I feel like this shouldn't be too difficult, but I'm not sure how to proceed.
Or, equivalently (I believe, correct me if I'm wrong), prove that $U = f(d_1) + f(d_2) +...+ f(d_n)$, with $d_1 + d_2 +...+ d_n = x$, is maximized when $d_1 = d_2 =...= d_n = x/n$.
I think I can prove this version using a Lagrangian multiplier, but in that proof, I'm not sure where I use the fact that $f$ is concave (as the claim is certainly false if it's convex). Anyway, I'm more interested in a proof using the latter point of view. Thanks!

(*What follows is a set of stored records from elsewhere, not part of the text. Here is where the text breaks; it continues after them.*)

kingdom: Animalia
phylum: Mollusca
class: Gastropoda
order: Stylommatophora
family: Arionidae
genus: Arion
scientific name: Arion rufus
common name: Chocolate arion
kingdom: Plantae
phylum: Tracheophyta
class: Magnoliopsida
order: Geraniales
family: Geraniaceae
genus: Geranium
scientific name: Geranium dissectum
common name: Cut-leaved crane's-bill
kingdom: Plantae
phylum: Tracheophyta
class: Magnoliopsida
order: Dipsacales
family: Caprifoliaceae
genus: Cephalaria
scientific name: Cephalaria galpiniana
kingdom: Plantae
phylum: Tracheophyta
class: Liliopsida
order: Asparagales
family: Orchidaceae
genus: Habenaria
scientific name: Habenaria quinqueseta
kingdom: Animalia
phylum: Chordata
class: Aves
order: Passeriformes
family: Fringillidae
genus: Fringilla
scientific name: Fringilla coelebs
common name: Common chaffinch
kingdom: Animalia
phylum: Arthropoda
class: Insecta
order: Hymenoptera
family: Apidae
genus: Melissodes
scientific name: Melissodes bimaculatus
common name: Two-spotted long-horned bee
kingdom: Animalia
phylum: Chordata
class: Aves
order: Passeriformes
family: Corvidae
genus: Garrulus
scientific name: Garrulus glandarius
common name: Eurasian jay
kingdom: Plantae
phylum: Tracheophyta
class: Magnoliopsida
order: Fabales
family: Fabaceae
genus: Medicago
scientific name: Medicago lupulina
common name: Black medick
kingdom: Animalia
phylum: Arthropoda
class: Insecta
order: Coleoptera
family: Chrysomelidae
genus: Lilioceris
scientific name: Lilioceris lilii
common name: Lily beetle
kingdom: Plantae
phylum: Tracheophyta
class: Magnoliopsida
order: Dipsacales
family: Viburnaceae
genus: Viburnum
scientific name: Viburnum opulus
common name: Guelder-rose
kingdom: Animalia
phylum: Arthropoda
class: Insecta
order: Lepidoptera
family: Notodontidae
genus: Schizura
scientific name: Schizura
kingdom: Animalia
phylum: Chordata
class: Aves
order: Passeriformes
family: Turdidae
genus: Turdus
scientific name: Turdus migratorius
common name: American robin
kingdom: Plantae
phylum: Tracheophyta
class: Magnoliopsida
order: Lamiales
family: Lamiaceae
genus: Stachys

Here's the main idea. A convex function $g$ is one where for all $x,y$ in the domain, $$ g(tx+(1-t)y)\leq tg(x)+(1-t)g(y) $$ holds for all $0\leq t \leq 1$. By this definition, you can prove the following by induction. If $\lambda_1 + \lambda_2+...+\lambda_n=1$, then for $n$ points $x_1,..,x_n$, $$ g(\lambda_1x_1+...+\lambda_nx_n)\leq \lambda_1g(x_1)+...+\lambda_ng(x_n). $$ Interesting, this is actually Jensen's inequality for a discrete random variable with $n$ possible outcomes (sum of probabilities is 1).
In your case, proving $y>z$ with $f$ concave is the same as proving $-f(x)<-z/n$ with $-f$ convex. Just set $g=-f$. Then by the argument above involving convexity, it is clear that $\lambda_i=1/n$ and $x_i=a_ix$.